Teenagers and adults are so afraid of making mistakes. The fear of the red editor’s pen and the fear of poor grades is ingrained in people. It is real and difficult to shake. It’s also terrible for learning. Somewhere along the way we began to equate our value as people with being right.

Don’t get me wrong, being right is necessary in a lot of the time. You should drink H2O (water) but not H2O2 (hydrogen peroxide). You should operate on the correct body part or organ. And yet…

As a culture we pay lip service to the idea that “you learn more from failure than you do from success” but we are so reticent to practice that. Mistakes take up more space in our minds than successes. From all our years of school, we internalize the critic. We not only internalize it but we project it outward onto others, some of us to the point of denying the possibility that anyone will treat us charitably.

If we were afraid of making mistakes when we learned to speak our first language, we never would have acquired it. We need to remember that we may be adults in life but we are as children in our foreign language. (Feel free to substitute any skill you are beginning to learn for “foreign language.”)

Don’t you (forget about me) [Icon: Open in New Window]

(with apologies to Simple Minds)

Between being busy with traveling last week and my excitement at starting Stage 3 in Italian, I have been neglecting my German. I have reviewed my flashcards every day but I haven’t added a new word in about a week.

This is one of the perils of learning two languages at the same time. My Italian is stronger and I am able to communicate in it and so using it is much, much more attractive. Creating and learning flashcards by rote is less fun than reading my textbook, translating the rules written in English into Italian, and finding example sentences, and writing short blog posts and messaging people in Italian.
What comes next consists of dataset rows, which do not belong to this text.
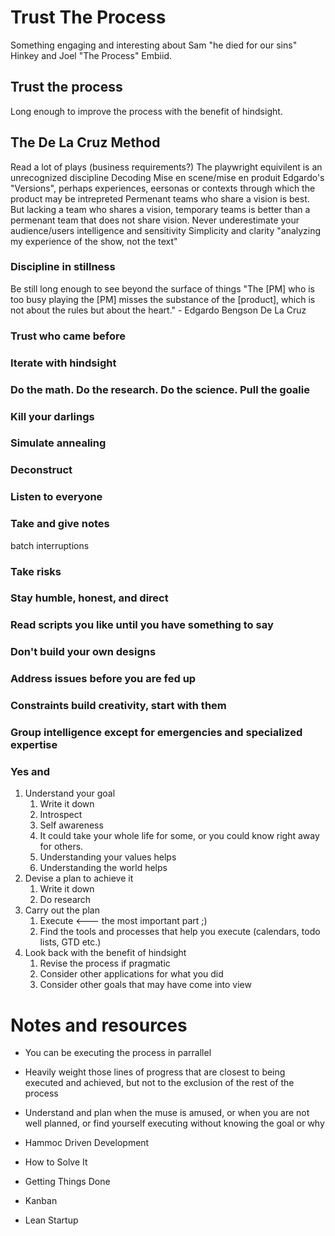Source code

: # Trust The Process

Something engaging and interesting about Sam "he died for our sins" Hinkey and Joel "The Process" Embiid.

## Trust the process
Long enough to improve the process with the benefit of hindsight.

## The De La Cruz Method
Read a lot of plays (business requirements?) The playwright equivilent is an unrecognized discipline
Decoding
Mise en scene/mise en produit
Edgardo's "Versions", perhaps experiences, eersonas or contexts through which the product may be intrepreted
Permenant teams who share a vision is best. But lacking a team who shares a vision, temporary teams is better than a permenant team that does not share vision.
Never underestimate your audience/users intelligence and sensitivity
Simplicity and clarity
"analyzing my experience of the show, not the text"

### Discipline in stillness
Be still long enough to see beyond the surface of things
"The [PM] who is too busy playing the [PM] misses the substance of the [product], which is not about the rules but about the heart." - Edgardo Bengson De La Cruz

### Trust who came before

### Iterate with hindsight

### Do the math. Do the research. Do the science. Pull the goalie

### Kill your darlings

### Simulate annealing

### Deconstruct

### Listen to everyone

### Take and give notes
batch interruptions

### Take risks

### Stay humble, honest, and direct

### Read scripts you like until you have something to say

### Don't build your own designs

### Address issues before you are fed up

### Constraints build creativity, start with them

### Group intelligence except for emergencies and specialized expertise

### Yes and


1. Understand your goal
   1. Write it down
   1. Introspect
   1. Self awareness
   1. It could take your whole life for some, or you could know right away for others.
   1. Understanding your values helps
   1. Understanding the world helps
1. Devise a plan to achieve it
   1. Write it down
   1. Do research
1. Carry out the plan
   1. Execute <--- the most important part ;)
   1. Find the tools and processes that help you execute (calendars, todo lists, GTD etc.)
1. Look back with the benefit of hindsight
   1. Revise the process if pragmatic
   1. Consider other applications for what you did
   1. Consider other goals that may have come into view

# Notes and resources

* You can be executing the process in parrallel
* Heavily weight those lines of progress that are closest to being executed and achieved, but not to the exclusion of the rest of the process
* Understand and plan when the muse is amused, or when you are not well planned, or find yourself executing without knowing the goal or why

* Hammoc Driven Development
* How to Solve It
* Getting Things Done
* Kanban
* Lean Startup
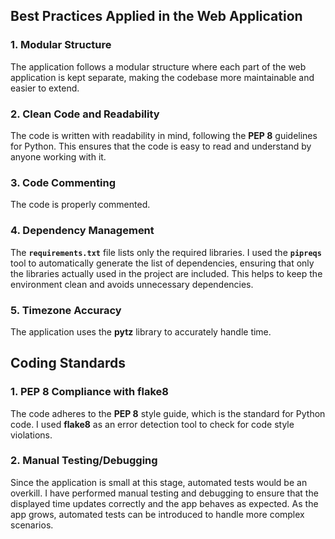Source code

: ## Best Practices Applied in the Web Application

### 1. Modular Structure
The application follows a modular structure where each part of the web application is kept separate, making the codebase more maintainable and easier to extend. 

### 2. Clean Code and Readability
The code is written with readability in mind, following the **PEP 8** guidelines for Python. This ensures that the code is easy to read and understand by anyone working with it.

### 3. Code Commenting
The code is properly commented.
### 4. Dependency Management
The **`requirements.txt`** file lists only the required libraries. I used the **`pipreqs`** tool to automatically generate the list of dependencies, ensuring that only the libraries actually used in the project are included. This helps to keep the environment clean and avoids unnecessary dependencies.

### 5. Timezone Accuracy
The application uses the **pytz** library to accurately handle time.

## Coding Standards

### 1. PEP 8 Compliance with flake8
The code adheres to the **PEP 8** style guide, which is the standard for Python code. I used **flake8** as an error detection tool to check for code style violations.

### 2. Manual Testing/Debugging
Since the application is small at this stage, automated tests would be an overkill. I have performed manual testing and debugging to ensure that the displayed time updates correctly and the app behaves as expected. As the app grows, automated tests can be introduced to handle more complex scenarios.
In fact, this is a symptom of a larger problem. Most people enjoy practicing to improve their strengths rather than practicing to eliminate their weaknesses. Think of the amateur guitarist who knows three chords and a couple of songs (who probably practices mostly to improve their strengths) and the professional, classical guitarist who knows scales, a ton of chords, many songs, and music theory (who definitely practices to eliminate their weaknesses).

I have an appointment!

One way I have overcome this inclination is to set schedules for myself. I have written before that I am a big fan of Cal Newport’s Time Blocking method [Icon: Open in New Window] of scheduling. Anything smaller than a 30 minute block is too fine a distinction to make for me. Intentionally writing down on a schedule, “Make German flashcards” from 6:00pm to 6:30pm makes me accountable to myself.
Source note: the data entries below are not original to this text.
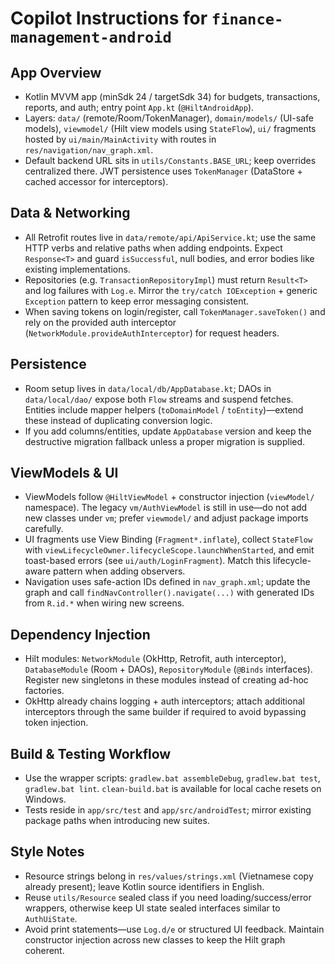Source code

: # Copilot Instructions for `finance-management-android`

## App Overview
- Kotlin MVVM app (minSdk 24 / targetSdk 34) for budgets, transactions, reports, and auth; entry point `App.kt` (`@HiltAndroidApp`).
- Layers: `data/` (remote/Room/TokenManager), `domain/models/` (UI-safe models), `viewmodel/` (Hilt view models using `StateFlow`), `ui/` fragments hosted by `ui/main/MainActivity` with routes in `res/navigation/nav_graph.xml`.
- Default backend URL sits in `utils/Constants.BASE_URL`; keep overrides centralized there. JWT persistence uses `TokenManager` (DataStore + cached accessor for interceptors).

## Data & Networking
- All Retrofit routes live in `data/remote/api/ApiService.kt`; use the same HTTP verbs and relative paths when adding endpoints. Expect `Response<T>` and guard `isSuccessful`, null bodies, and error bodies like existing implementations.
- Repositories (e.g. `TransactionRepositoryImpl`) must return `Result<T>` and log failures with `Log.e`. Mirror the `try/catch IOException` + generic `Exception` pattern to keep error messaging consistent.
- When saving tokens on login/register, call `TokenManager.saveToken()` and rely on the provided auth interceptor (`NetworkModule.provideAuthInterceptor`) for request headers.

## Persistence
- Room setup lives in `data/local/db/AppDatabase.kt`; DAOs in `data/local/dao/` expose both `Flow` streams and suspend fetches. Entities include mapper helpers (`toDomainModel` / `toEntity`)—extend these instead of duplicating conversion logic.
- If you add columns/entities, update `AppDatabase` version and keep the destructive migration fallback unless a proper migration is supplied.

## ViewModels & UI
- ViewModels follow `@HiltViewModel` + constructor injection (`viewModel/` namespace). The legacy `vm/AuthViewModel` is still in use—do not add new classes under `vm`; prefer `viewmodel/` and adjust package imports carefully.
- UI fragments use View Binding (`Fragment*.inflate`), collect `StateFlow` with `viewLifecycleOwner.lifecycleScope.launchWhenStarted`, and emit toast-based errors (see `ui/auth/LoginFragment`). Match this lifecycle-aware pattern when adding observers.
- Navigation uses safe-action IDs defined in `nav_graph.xml`; update the graph and call `findNavController().navigate(...)` with generated IDs from `R.id.*` when wiring new screens.

## Dependency Injection
- Hilt modules: `NetworkModule` (OkHttp, Retrofit, auth interceptor), `DatabaseModule` (Room + DAOs), `RepositoryModule` (`@Binds` interfaces). Register new singletons in these modules instead of creating ad-hoc factories.
- OkHttp already chains logging + auth interceptors; attach additional interceptors through the same builder if required to avoid bypassing token injection.

## Build & Testing Workflow
- Use the wrapper scripts: `gradlew.bat assembleDebug`, `gradlew.bat test`, `gradlew.bat lint`. `clean-build.bat` is available for local cache resets on Windows.
- Tests reside in `app/src/test` and `app/src/androidTest`; mirror existing package paths when introducing new suites.

## Style Notes
- Resource strings belong in `res/values/strings.xml` (Vietnamese copy already present); leave Kotlin source identifiers in English.
- Reuse `utils/Resource` sealed class if you need loading/success/error wrappers, otherwise keep UI state sealed interfaces similar to `AuthUiState`.
- Avoid print statements—use `Log.d/e` or structured UI feedback. Maintain constructor injection across new classes to keep the Hilt graph coherent.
I have to admit that I do not always abide by my own appointments. There have been times that I have let myself stop creating cards after 25 minutes, or even 20 minutes. This has been detrimental to my German learning habit. I would advise against this allowing yourself to cut a time block short — except in the case of an emergency, obviously — if you adopt this method. You undercut your language learning habit by rewarding yourself, in a sense, by quitting the chore of flashcard creation.

It’s just a matter of sitting down and doing the hard thing. Wait… where have I heard that before?

What about you?

How is your language journey going?

Do you use italki? Do you use other apps?

Do you practice to improve your strengths or practice to eliminate your weaknesses?

How do you remind yourself that you will make mistakes as you learn?

What strategies do you have for balancing multiple competing goals?